I've been practicing recall since my pup (now 16weeks) was small. Lots of calling her just to offer her a treat etc. She's been off the lead since about 13weeks and is generally quite good... Until today.

I took her down a path at the bottom on our house (brook one side, hedges and grassy areas the other) for one last run before we come home, about 2/3rds of the way down she went into a bush and was watching a bird. She wasn't far so I stood watching her. She realised she'd got distracted, came out of a different bit of hedge, rather than looking in my direction she panicked and ran as fast as she could in the direction we had come from (towards a road) with me chasing her and calling out her name. Fortunately a woman with a dog realised what was happening and used her dog to distract Ruby until I caught up. She went straight back on the lead until we got home!!!

Is there any way to snap her put of her panic or help her not to do it in the first place? I'm going to be so scared of letting her off the lead again!

Thanks.


----------



## RubyRoo (Feb 1, 2011)

I'm sure others can comment more on this but coming from someone who had recall issues with my Ruby I thought I would add my 2 cents. 

At 16 weeks, you should keep your pup on a long lead so you have a chance to catch her. Practice in fenced in areas. For us, it really took our Ruby a long time to get recall down. I think it comes with maturity and puppies get distracted easily. She is good now at 2 yrs old but we could never have her off leash without a long lead up until she was about 1 1/2 yrs old.


----------



## Kermit_days (Sep 24, 2012)

That's not a bad idea. I hate her being on the lead too much - I love watching her explore and enjoy her environment, but likewise I don't want to put her at risk. 
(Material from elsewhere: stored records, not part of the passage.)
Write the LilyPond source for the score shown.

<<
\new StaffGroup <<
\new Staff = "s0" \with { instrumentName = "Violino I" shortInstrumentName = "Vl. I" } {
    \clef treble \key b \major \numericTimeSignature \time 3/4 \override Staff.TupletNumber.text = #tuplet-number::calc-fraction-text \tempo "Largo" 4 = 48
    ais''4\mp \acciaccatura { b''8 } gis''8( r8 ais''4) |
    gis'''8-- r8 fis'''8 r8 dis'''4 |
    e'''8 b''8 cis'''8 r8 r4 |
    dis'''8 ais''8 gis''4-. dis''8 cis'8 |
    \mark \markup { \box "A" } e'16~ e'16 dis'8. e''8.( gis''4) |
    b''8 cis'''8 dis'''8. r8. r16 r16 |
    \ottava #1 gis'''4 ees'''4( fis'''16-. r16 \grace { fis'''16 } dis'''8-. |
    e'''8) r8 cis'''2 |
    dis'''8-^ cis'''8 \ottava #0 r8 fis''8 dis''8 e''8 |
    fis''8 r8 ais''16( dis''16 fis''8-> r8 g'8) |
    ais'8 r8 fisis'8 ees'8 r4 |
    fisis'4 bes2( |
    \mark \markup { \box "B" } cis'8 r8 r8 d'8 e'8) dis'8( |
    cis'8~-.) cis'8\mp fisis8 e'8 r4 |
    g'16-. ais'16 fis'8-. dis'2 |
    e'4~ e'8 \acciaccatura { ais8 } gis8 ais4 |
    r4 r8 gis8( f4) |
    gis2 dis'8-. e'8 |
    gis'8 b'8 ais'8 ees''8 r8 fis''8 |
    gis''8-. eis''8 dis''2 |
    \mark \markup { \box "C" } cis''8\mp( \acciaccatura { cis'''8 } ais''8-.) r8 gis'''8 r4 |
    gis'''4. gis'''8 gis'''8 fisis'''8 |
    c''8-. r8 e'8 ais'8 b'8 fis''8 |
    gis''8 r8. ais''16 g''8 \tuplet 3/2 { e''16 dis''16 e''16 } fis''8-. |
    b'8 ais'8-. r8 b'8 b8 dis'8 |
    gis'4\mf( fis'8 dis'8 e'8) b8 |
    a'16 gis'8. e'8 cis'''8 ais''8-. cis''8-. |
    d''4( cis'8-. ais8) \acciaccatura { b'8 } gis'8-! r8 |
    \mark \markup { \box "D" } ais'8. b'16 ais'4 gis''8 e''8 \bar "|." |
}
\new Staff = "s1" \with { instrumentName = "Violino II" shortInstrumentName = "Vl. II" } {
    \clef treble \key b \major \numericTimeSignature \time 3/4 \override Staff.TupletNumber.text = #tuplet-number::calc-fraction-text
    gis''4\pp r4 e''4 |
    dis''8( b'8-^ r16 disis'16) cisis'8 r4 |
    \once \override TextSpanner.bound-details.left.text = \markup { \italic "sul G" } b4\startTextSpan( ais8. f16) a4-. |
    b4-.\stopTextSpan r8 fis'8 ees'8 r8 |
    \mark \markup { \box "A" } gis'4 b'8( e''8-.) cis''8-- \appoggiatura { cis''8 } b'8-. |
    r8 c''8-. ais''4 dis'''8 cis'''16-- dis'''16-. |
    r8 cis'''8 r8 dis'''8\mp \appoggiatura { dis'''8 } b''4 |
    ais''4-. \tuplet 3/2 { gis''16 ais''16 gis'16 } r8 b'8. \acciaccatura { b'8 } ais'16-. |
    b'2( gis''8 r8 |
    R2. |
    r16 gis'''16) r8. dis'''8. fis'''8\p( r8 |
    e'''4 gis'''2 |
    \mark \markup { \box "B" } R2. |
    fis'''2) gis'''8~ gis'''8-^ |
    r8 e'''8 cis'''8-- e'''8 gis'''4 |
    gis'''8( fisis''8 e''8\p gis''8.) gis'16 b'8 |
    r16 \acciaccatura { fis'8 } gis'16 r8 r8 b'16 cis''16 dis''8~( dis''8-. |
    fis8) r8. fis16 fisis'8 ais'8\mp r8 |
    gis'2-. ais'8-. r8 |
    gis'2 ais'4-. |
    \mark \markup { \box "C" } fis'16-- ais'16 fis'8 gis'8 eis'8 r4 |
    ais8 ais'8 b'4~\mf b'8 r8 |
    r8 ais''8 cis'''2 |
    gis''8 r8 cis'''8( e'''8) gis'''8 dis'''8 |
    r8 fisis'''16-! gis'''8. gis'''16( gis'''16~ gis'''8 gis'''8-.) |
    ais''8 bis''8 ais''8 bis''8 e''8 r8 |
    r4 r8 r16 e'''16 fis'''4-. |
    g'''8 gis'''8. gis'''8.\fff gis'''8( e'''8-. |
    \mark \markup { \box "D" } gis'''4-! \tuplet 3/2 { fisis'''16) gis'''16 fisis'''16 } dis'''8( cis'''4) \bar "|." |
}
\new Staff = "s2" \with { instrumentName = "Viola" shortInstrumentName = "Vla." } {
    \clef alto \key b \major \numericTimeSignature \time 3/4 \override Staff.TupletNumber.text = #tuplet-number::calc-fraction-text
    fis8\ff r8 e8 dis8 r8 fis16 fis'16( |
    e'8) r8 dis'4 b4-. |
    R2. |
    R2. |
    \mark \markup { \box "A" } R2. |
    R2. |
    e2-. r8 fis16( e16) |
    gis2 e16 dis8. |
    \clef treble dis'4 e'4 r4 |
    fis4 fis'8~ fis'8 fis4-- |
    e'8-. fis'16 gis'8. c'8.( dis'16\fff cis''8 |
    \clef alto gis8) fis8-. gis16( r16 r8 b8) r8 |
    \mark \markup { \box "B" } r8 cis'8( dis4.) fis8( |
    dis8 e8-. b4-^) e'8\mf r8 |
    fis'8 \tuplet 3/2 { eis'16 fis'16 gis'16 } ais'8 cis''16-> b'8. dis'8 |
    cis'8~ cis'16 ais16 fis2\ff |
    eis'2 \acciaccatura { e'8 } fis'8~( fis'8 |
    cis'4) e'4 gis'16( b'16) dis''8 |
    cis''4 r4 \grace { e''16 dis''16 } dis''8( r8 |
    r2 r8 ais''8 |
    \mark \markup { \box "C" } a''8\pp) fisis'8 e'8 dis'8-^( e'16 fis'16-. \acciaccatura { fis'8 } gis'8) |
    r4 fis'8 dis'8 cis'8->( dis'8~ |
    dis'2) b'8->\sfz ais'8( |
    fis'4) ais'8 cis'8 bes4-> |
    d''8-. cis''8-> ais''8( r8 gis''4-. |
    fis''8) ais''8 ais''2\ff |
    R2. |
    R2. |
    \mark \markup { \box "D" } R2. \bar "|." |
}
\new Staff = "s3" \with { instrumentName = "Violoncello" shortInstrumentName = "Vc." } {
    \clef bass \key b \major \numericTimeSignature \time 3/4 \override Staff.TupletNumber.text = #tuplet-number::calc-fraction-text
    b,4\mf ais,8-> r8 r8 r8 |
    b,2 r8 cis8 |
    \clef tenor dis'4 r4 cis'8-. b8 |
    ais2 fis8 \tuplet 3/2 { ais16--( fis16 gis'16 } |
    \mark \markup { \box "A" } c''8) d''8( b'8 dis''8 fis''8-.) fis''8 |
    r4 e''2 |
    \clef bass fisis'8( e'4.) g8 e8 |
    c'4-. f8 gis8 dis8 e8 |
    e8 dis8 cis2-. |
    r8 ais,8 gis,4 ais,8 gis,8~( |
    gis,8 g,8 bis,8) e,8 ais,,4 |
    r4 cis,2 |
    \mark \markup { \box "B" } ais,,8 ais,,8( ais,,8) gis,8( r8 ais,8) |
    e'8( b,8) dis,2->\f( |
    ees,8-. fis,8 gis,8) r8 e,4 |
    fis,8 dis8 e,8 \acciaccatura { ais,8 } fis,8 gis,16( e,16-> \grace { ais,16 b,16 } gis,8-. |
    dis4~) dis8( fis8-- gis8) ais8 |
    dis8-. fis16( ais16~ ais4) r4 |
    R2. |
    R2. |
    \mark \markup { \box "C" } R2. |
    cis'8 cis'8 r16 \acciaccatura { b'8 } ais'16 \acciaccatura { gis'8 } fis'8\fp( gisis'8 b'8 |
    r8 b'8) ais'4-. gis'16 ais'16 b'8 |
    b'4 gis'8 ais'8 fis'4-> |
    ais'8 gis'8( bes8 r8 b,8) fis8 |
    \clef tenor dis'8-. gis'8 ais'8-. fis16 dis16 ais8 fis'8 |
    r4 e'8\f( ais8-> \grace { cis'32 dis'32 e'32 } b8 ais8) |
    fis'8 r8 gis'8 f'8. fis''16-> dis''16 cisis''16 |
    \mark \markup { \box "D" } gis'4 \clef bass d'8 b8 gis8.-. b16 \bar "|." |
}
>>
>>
She's normally very good, stays close and I only have to tell her to leave as she approaches someone for her to keep walking. She's been a bit distracted by other dogs but nothing that a crouch down and excitable "Ruby, what's this?" can't fix. Today really threw me, not to mention scared the life out of me!


----------



## datacan (May 15, 2011)

Depends on the place. 

We practice recalls with and without food reward in controlled environments first and gradually add distractions as they earn recall points. No punishment or forced voice commands, either.

Expecting too much too soon is counter productive, I think they must earn our trust before we move up in distractions.


----------